NIH Research Projects · FY 2025 · 2024-09

ABSTRACT Autoimmune diseases affect 1 in 10 people. Commonly, patients needlessly suffer for years due to delays in diagnosis and referral delays to specialists. Systemic lupus erythematosus is a classic example due to its nonspecific symptoms and potential to mimic other diseases. It affects women 9 to 1 with average diagnostic delays of over 5 years, increasing the chances of life-limiting end-organ damage. A diagnosis typically requires an experienced rheumatologist to carefully consider and integrate various data sources. This need for a specialist creates health equity concerns which are further compounded by the disproportionately higher prevalence of lupus in Black and Hispanic women. This project will develop a unified multimodal representation learning technology that will allow 1) using many different datatypes (e.g., electronic health records, omics-data, full-body imaging, clinical measures, tabular data, and data from activity monitors); 2) adding data sources to the multimodal model as needed; 3) supporting missing modalities by cross-modal generative learning; 4) providing inherent end-to-end interpretable results; and 5) patient-specific disease predictions and patient-personalized multimodal information acquisition plans.

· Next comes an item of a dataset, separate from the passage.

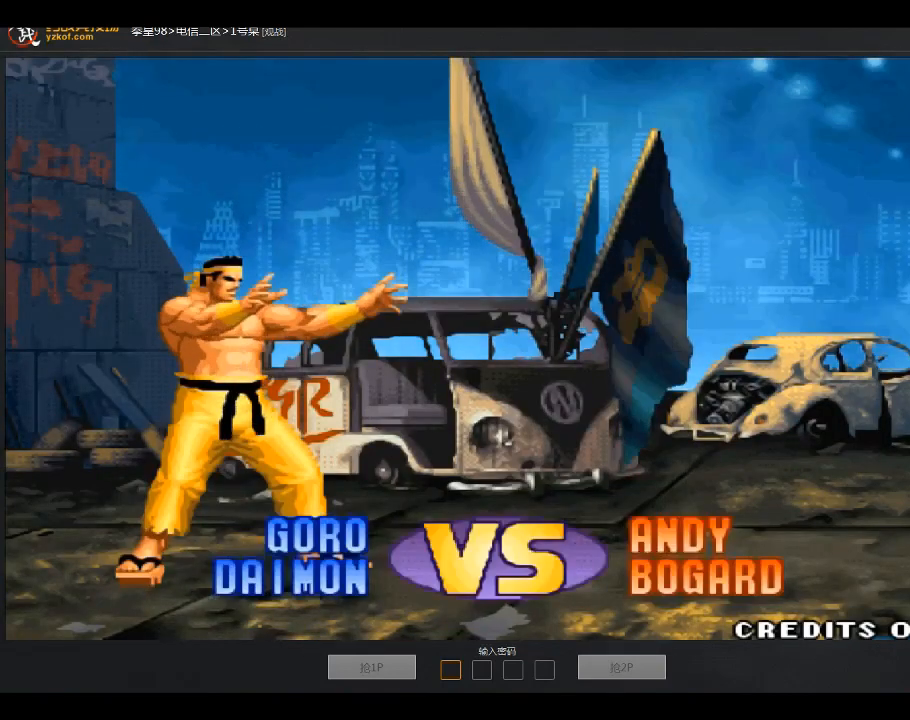
{"buttons": [], "left_stick": "center", "events": [[401, "A", "down"], [401, "B", "down"], [401, "C", "down"], [501, "A", "up"], [501, "B", "up"], [501, "C", "up"]]}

The project will use a holistic design approach where a model will account for population imbalances during training and model design and will incorporate debiasing approaches directly into the modeling. Our approaches will be generally applicable to multimodal learning. They target significantly earlier diagnoses for autoimmune diseases, strategies to recommend suitable additional diagnostic tests, and the ability to identify patients at greatest risk for the worst outcomes for which more aggressive treatments may be recommended.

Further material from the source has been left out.